Work request.
Reproduce the listing below exactly, except for its pictures.

Exercise data.
---+---

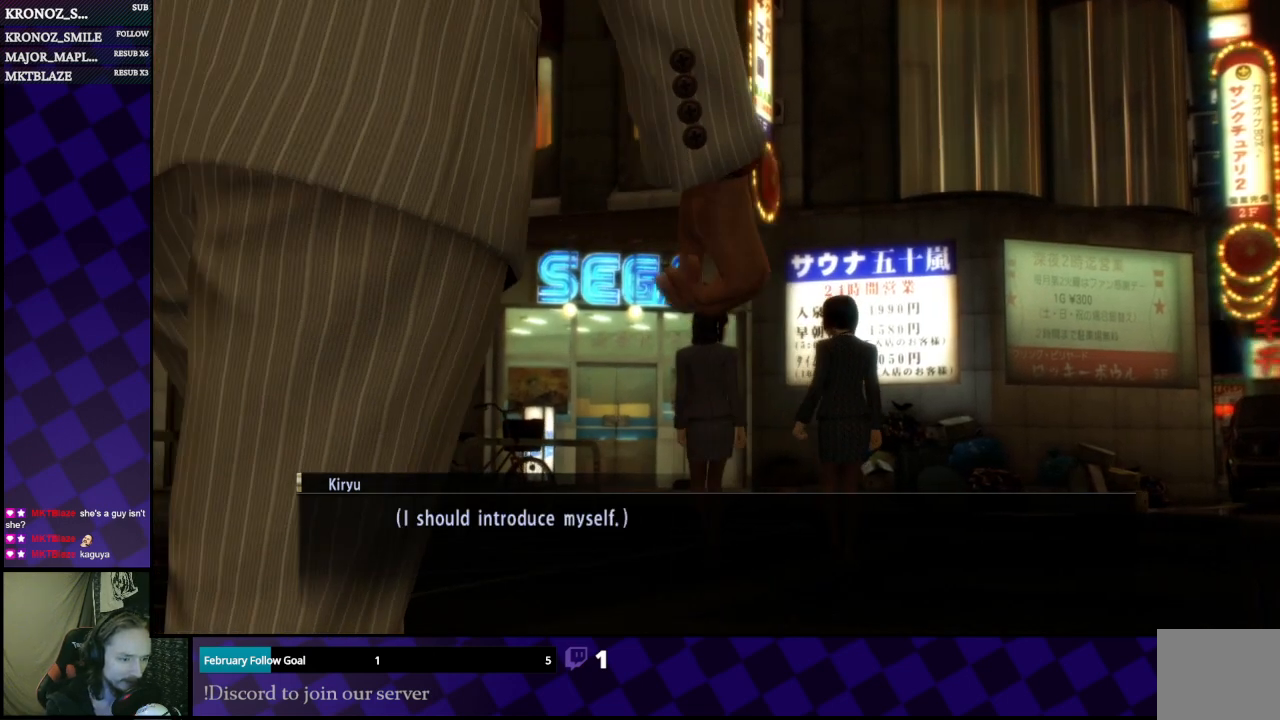
{"buttons": [], "left_stick": "center", "right_stick": "center", "events": []}
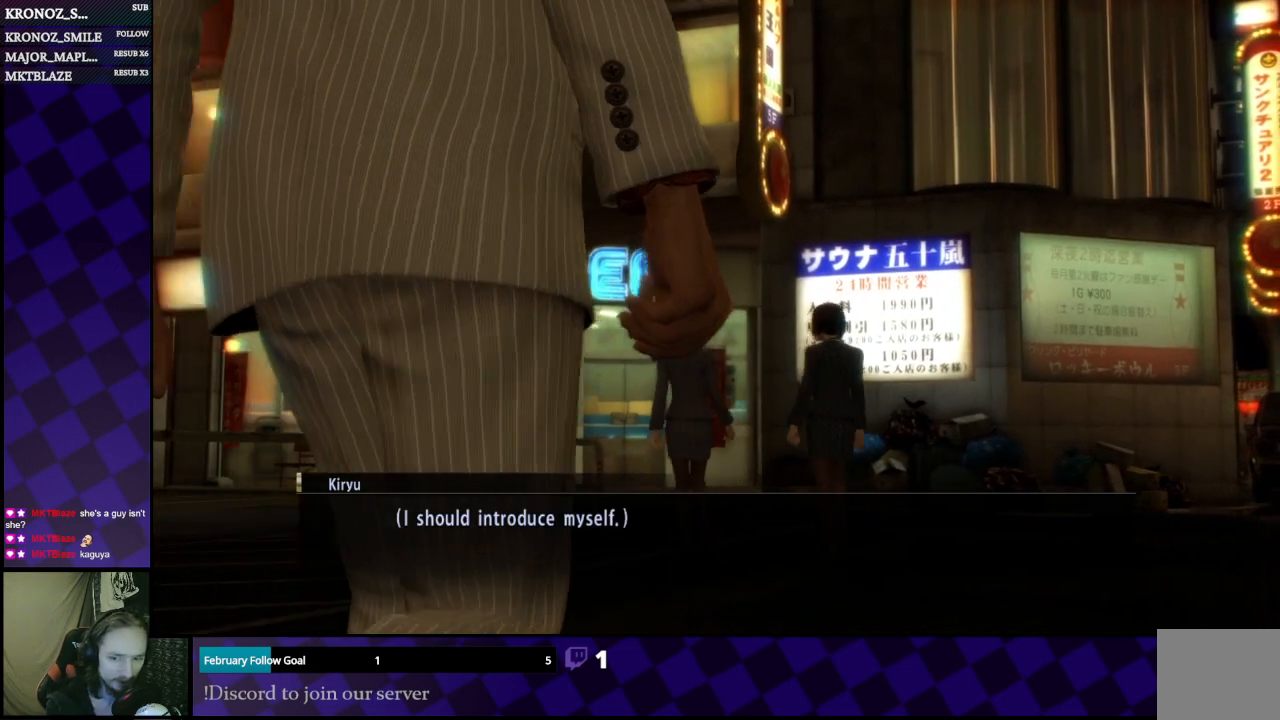
{"buttons": [], "left_stick": "center", "right_stick": "center", "events": []}
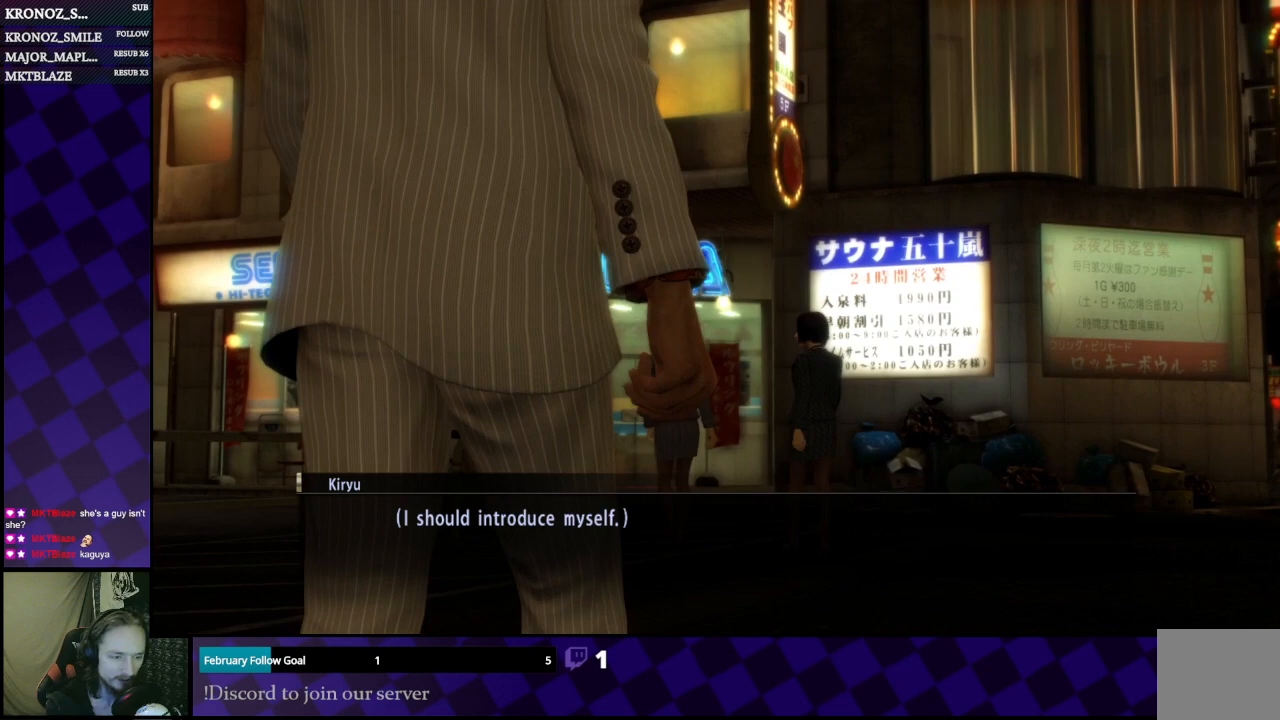
{"buttons": ["A"], "left_stick": "center", "right_stick": "center", "events": [[467, "A", "down"]]}
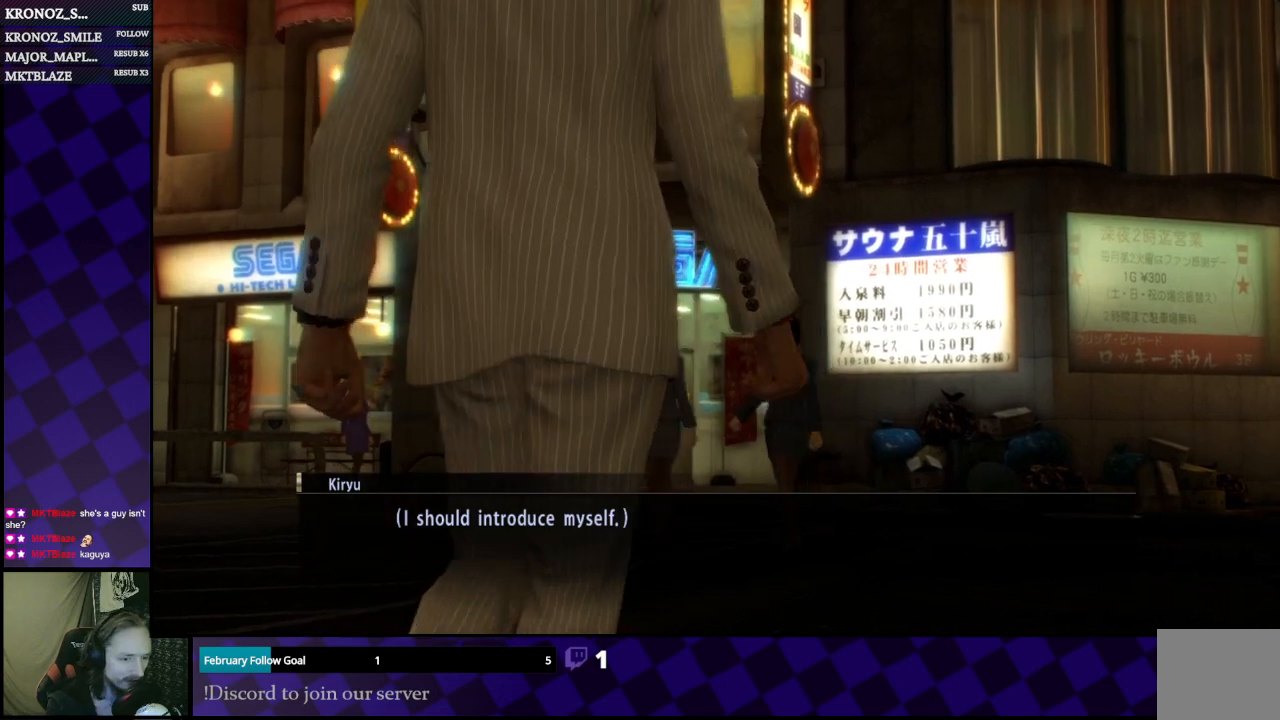
{"buttons": [], "left_stick": "center", "right_stick": "center", "events": [[67, "A", "up"]]}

---+---

Exercise result.
{"buttons": [], "left_stick": "center", "right_stick": "center", "events": []}
{"buttons": [], "left_stick": "center", "right_stick": "center", "events": []}
{"buttons": ["A"], "left_stick": "center", "right_stick": "center", "events": [[467, "A", "down"]]}
{"buttons": [], "left_stick": "center", "right_stick": "center", "events": [[67, "A", "up"]]}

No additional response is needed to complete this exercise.